TASK GOAL =>
Copy out, line for line and unchanged, the part of the records that opens with the line containing "de las instituciones privadas. Sin embargo el" and closes with the line containing "anualmente hasta el año 2021 (con 1,15", including both of those lines.

GIVEN ENTRIES =>
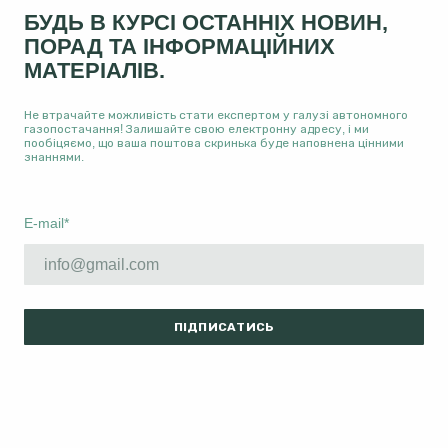
БУДЬ В КУРСІ ОСТАННІХ НОВИН,
ПОРАД ТА ІНФОРМАЦІЙНИХ
МАТЕРІАЛІВ.
Не втрачайте можливість стати експертом у галузі автономного
газопостачання! Залишайте свою електронну адресу, і ми
пообіцяємо, що ваша поштова скринька буде наповнена цінними
знаннями.
E-mail
*
ПІДПИСАТИСЬ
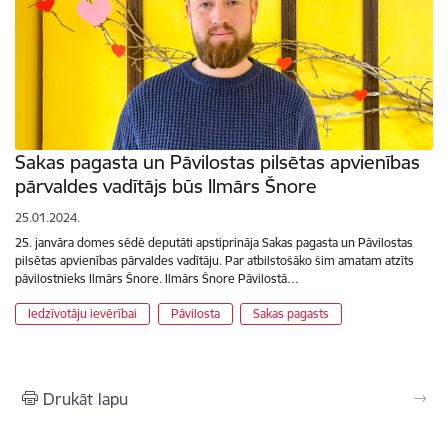
Sakas pagasta un Pāvilostas pilsētas apvienības
pārvaldes vadītājs būs Ilmārs Šnore
25.01.2024.
25. janvāra domes sēdē deputāti apstiprināja Sakas pagasta un Pāvilostas
pilsētas apvienības pārvaldes vadītāju. Par atbilstošāko šim amatam atzīts
pāvilostnieks Ilmārs Šnore. Ilmārs Šnore Pāvilostā…
Iedzīvotāju ievērībai
Pāvilosta
Sakas pagasts
Drukāt lapu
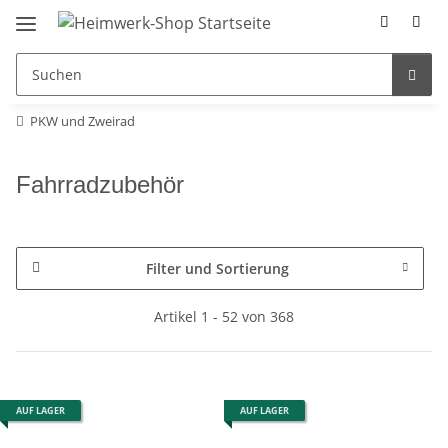
PKW und Zweirad
Fahrradzubehör
Filter und Sortierung
Artikel 1 - 52 von 368
AUF LAGER
AUF LAGER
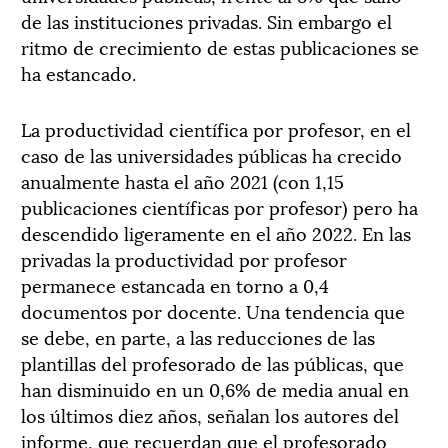
de las instituciones privadas. Sin embargo el
ritmo de crecimiento de estas publicaciones se
ha estancado.
La productividad científica por profesor, en el
caso de las universidades públicas ha crecido
anualmente hasta el año 2021 (con 1,15
publicaciones científicas por profesor) pero ha
descendido ligeramente en el año 2022. En las
privadas la productividad por profesor
permanece estancada en torno a 0,4
documentos por docente. Una tendencia que
se debe, en parte, a las reducciones de las
plantillas del profesorado de las públicas, que
han disminuido en un 0,6% de media anual en
los últimos diez años, señalan los autores del
informe, que recuerdan que el profesorado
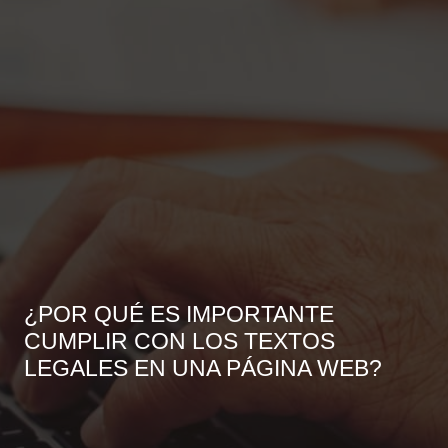
¿POR QUÉ ES IMPORTANTE
CUMPLIR CON LOS TEXTOS
LEGALES EN UNA PÁGINA WEB?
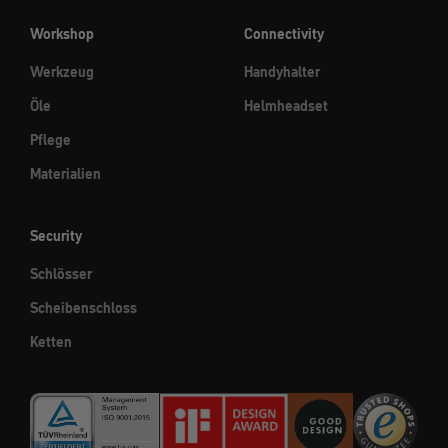
Workshop
Connectivity
Werkzeug
Handyhalter
Öle
Helmheadset
Pflege
Materialien
Security
Schlösser
Scheibenschloss
Ketten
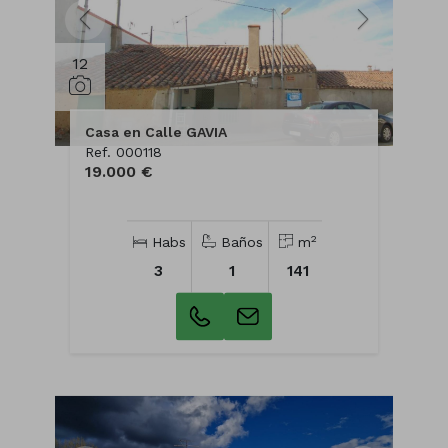
12
Casa en Calle GAVIA
Ref. 000118
19.000 €
2
Habs
Baños
m
3
1
141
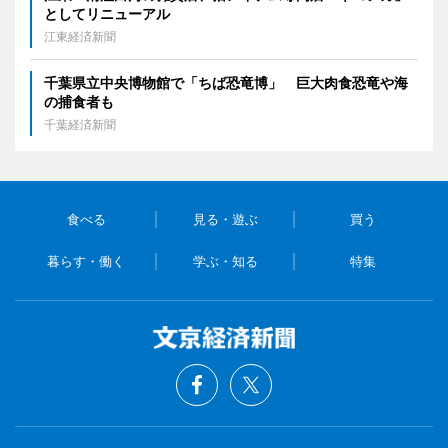
としてリニューアル
江東経済新聞
千葉県立中央博物館で「ちば恐竜博」 巨大肉食恐竜や海
の捕食者も
千葉経済新聞
食べる
見る・遊ぶ
買う
暮らす・働く
学ぶ・知る
特集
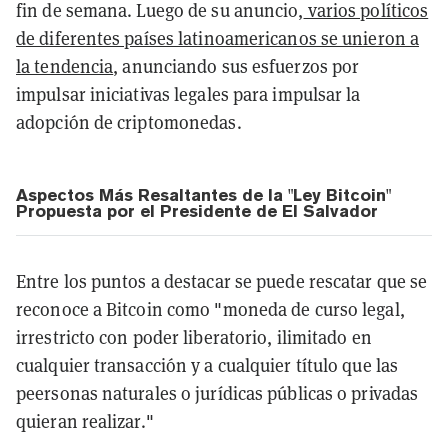
fin de semana. Luego de su anuncio,
varios políticos
de diferentes países latinoamericanos se unieron a
la tendencia
, anunciando sus esfuerzos por
impulsar iniciativas legales para impulsar la
adopción de criptomonedas.
Aspectos Más Resaltantes de la "Ley Bitcoin"
Propuesta por el Presidente de El Salvador
Entre los puntos a destacar se puede rescatar que se
reconoce a Bitcoin como "moneda de curso legal,
irrestricto con poder liberatorio, ilimitado en
cualquier transacción y a cualquier título que las
peersonas naturales o jurídicas públicas o privadas
quieran realizar."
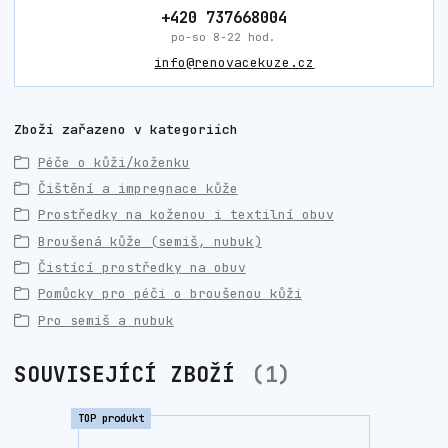
+420 737668004
po-so 8-22 hod.
info@renovacekuze.cz
Zboží zařazeno v kategoriích
Péče o kůži/koženku
Čištění a impregnace kůže
Prostředky na koženou i textilní obuv
Broušená kůže (semiš, nubuk)
Čistící prostředky na obuv
Pomůcky pro péči o broušenou kůži
Pro semiš a nubuk
SOUVISEJÍCÍ ZBOŽÍ
1
TOP produkt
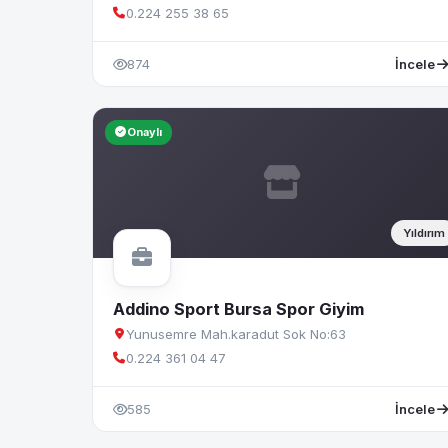
0.224 255 38 65
874
İncele
Onaylı
Yıldırım
Addino Sport Bursa Spor Giyim
Yunusemre Mah.karadut Sok No:63
0.224 361 04 47
585
İncele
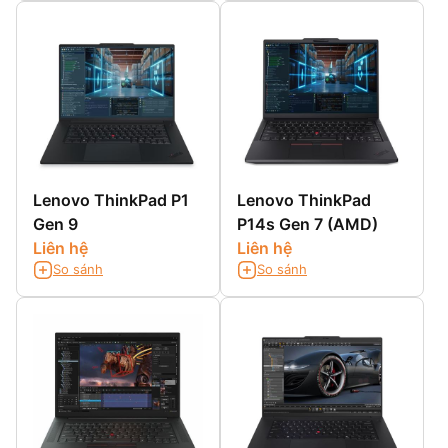
100% sRGB
Lenovo ThinkPad P1
Lenovo ThinkPad
Gen 9
P14s Gen 7 (AMD)
Liên hệ
Liên hệ
So sánh
So sánh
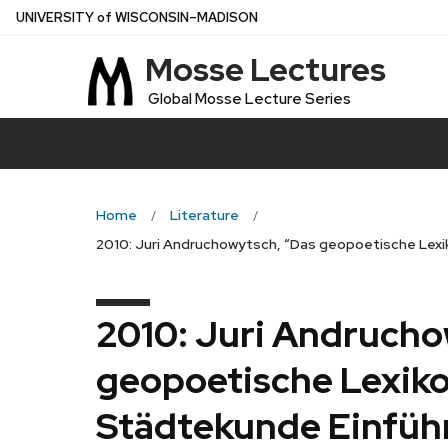
Skip
U
NIVERSITY
of
W
ISCONSIN
–MADISON
to
Mosse Lectures
main
content
Global Mosse Lecture Series
Home
Literature
2010: Juri Andruchowytsch, “Das geopoetische Lexik
2010: Juri Andrucho
geopoetische Lexiko
Städtekunde Einfüh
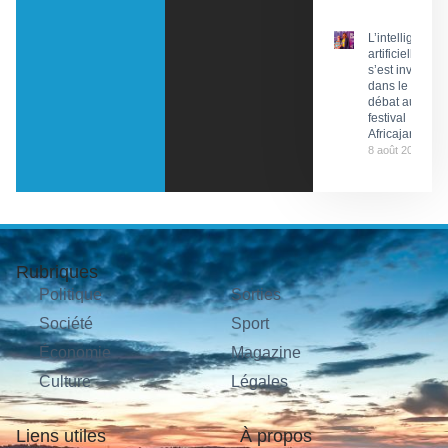
L’intelligence
artificielle
s’est invitée
dans le
débat au
festival
Africajarc
8 août 2026
Rubriques
Politique
Sorties
Société
Sport
Économie
Magazine
Culture
Légales
Liens utiles
À propos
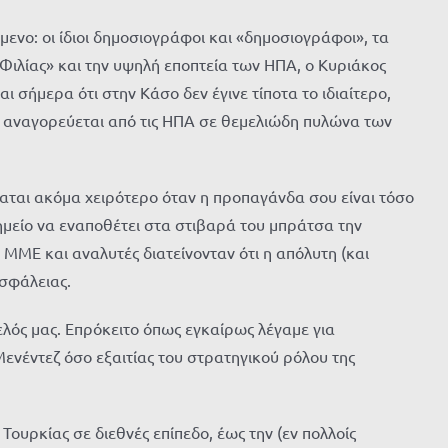
μενο: οι ίδιοι δημοσιογράφοι και «δημοσιογράφοι», τα
η Φιλίας» και την υψηλή εποπτεία των ΗΠΑ, ο Κυριάκος
ι σήμερα ότι στην Κάσο δεν έγινε τίποτα το ιδιαίτερο,
αι αναγορεύεται από τις ΗΠΑ σε θεμελιώδη πυλώνα των
σταται ακόμα χειρότερο όταν η προπαγάνδα σου είναι τόσο
μείο να εναποθέτει στα στιβαρά του μπράτσα την
ΜΜΕ και αναλυτές διατείνονταν ότι η απόλυτη (και
σφάλειας.
ός μας. Επρόκειτο όπως εγκαίρως λέγαμε για
ενέντεζ όσο εξαιτίας του στρατηγικού ρόλου της
Τουρκίας σε διεθνές επίπεδο, έως την (εν πολλοίς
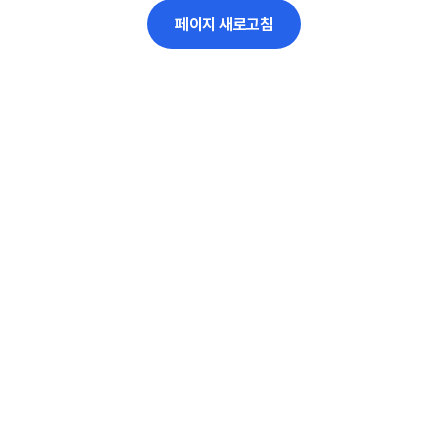
페이지 새로고침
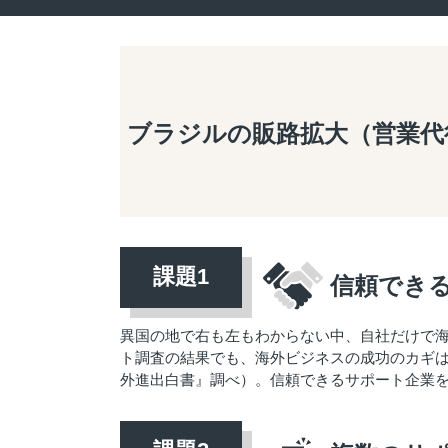
ブラジルの販路拡大（営業代
信頼でき
異国の地で右も左もわからない中、自社だけで
ト調査の結果でも、海外ビジネスの成功のカギは「
外進出白書』調べ）。信頼できるサポート企業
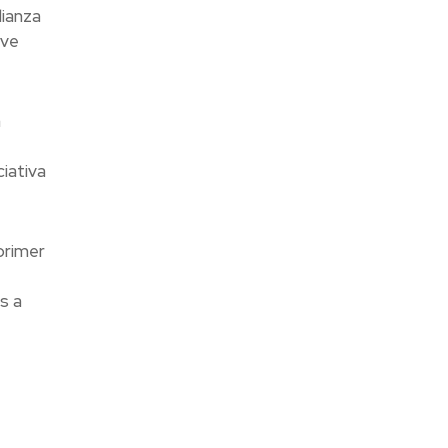
lianza
rve
a
iativa
primer
s a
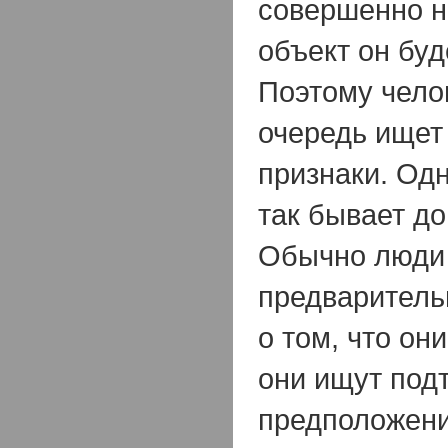
совершенно не
объект он буд
Поэтому чело
очередь ищет
признаки. Од
так бывает до
Обычно люди 
предваритель
о том, что он
они ищут под
предположени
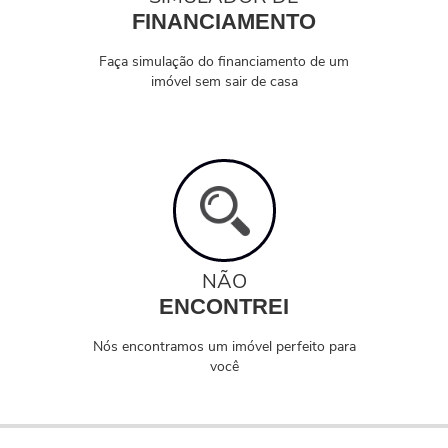
FINANCIAMENTO
Faça simulação do financiamento de um
imóvel sem sair de casa
NÃO
ENCONTREI
Nós encontramos um imóvel perfeito para
você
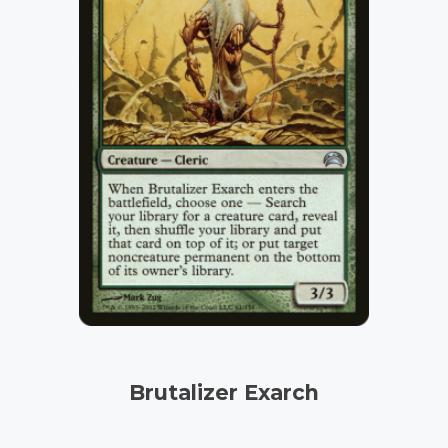
Brutalizer Exarch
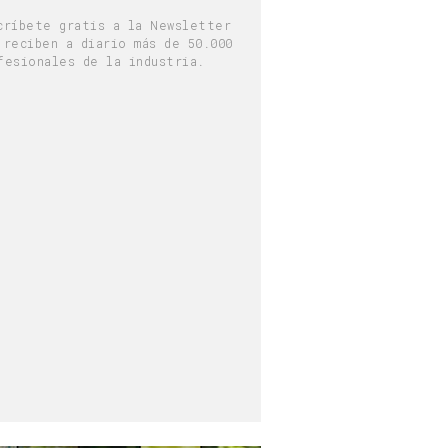
críbete gratis a la Newsletter
 reciben a diario más de 50.000
fesionales de la industria.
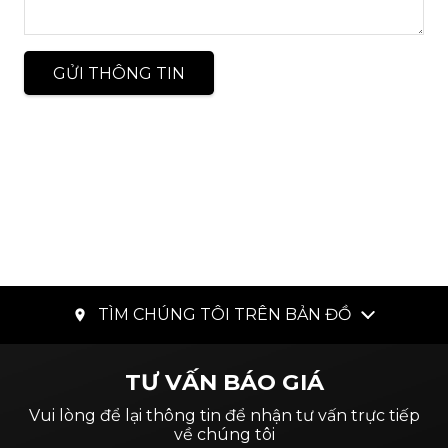
GỬI THÔNG TIN
TÌM CHÚNG TÔI TRÊN BẢN ĐỒ
place
TƯ VẤN BÁO GIÁ
Vui lòng để lại thông tin để nhận tư vấn trực tiếp
về chúng tôi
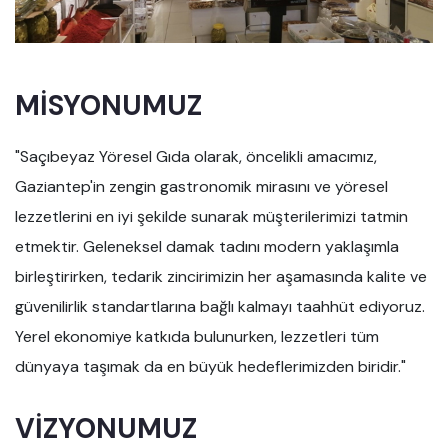
MİSYONUMUZ
"Saçıbeyaz Yöresel Gıda olarak, öncelikli amacımız,
Gaziantep'in zengin gastronomik mirasını ve yöresel
lezzetlerini en iyi şekilde sunarak müşterilerimizi tatmin
etmektir. Geleneksel damak tadını modern yaklaşımla
birleştirirken, tedarik zincirimizin her aşamasında kalite ve
güvenilirlik standartlarına bağlı kalmayı taahhüt ediyoruz.
Yerel ekonomiye katkıda bulunurken, lezzetleri tüm
dünyaya taşımak da en büyük hedeflerimizden biridir."
VİZYONUMUZ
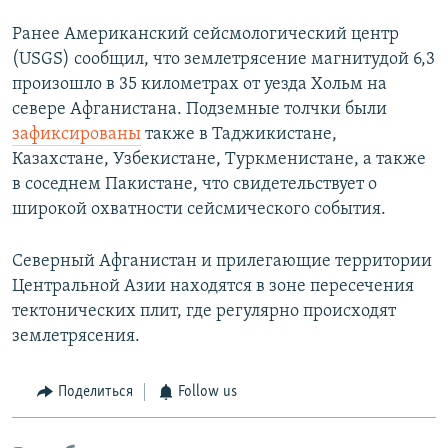
Ранее Американский сейсмологический центр
(USGS) сообщил, что землетрясение магнитудой 6,3
произошло в 35 километрах от уезда Хольм на
севере Афганистана. Подземные толчки были
зафиксированы
также в Таджикистане,
Казахстане, Узбекистане, Туркменистане, а также
в соседнем Пакистане, что свидетельствует о
широкой охватности сейсмического события.
Северный Афганистан и прилегающие территории
Центральной Азии находятся в зоне пересечения
тектонических плит, где регулярно происходят
землетрясения.
Поделиться
Follow us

ANSWER TO THIS TASK =>
de las instituciones privadas. Sin embargo el
ritmo de crecimiento de estas publicaciones se
ha estancado.
La productividad científica por profesor, en el
caso de las universidades públicas ha crecido
anualmente hasta el año 2021 (con 1,15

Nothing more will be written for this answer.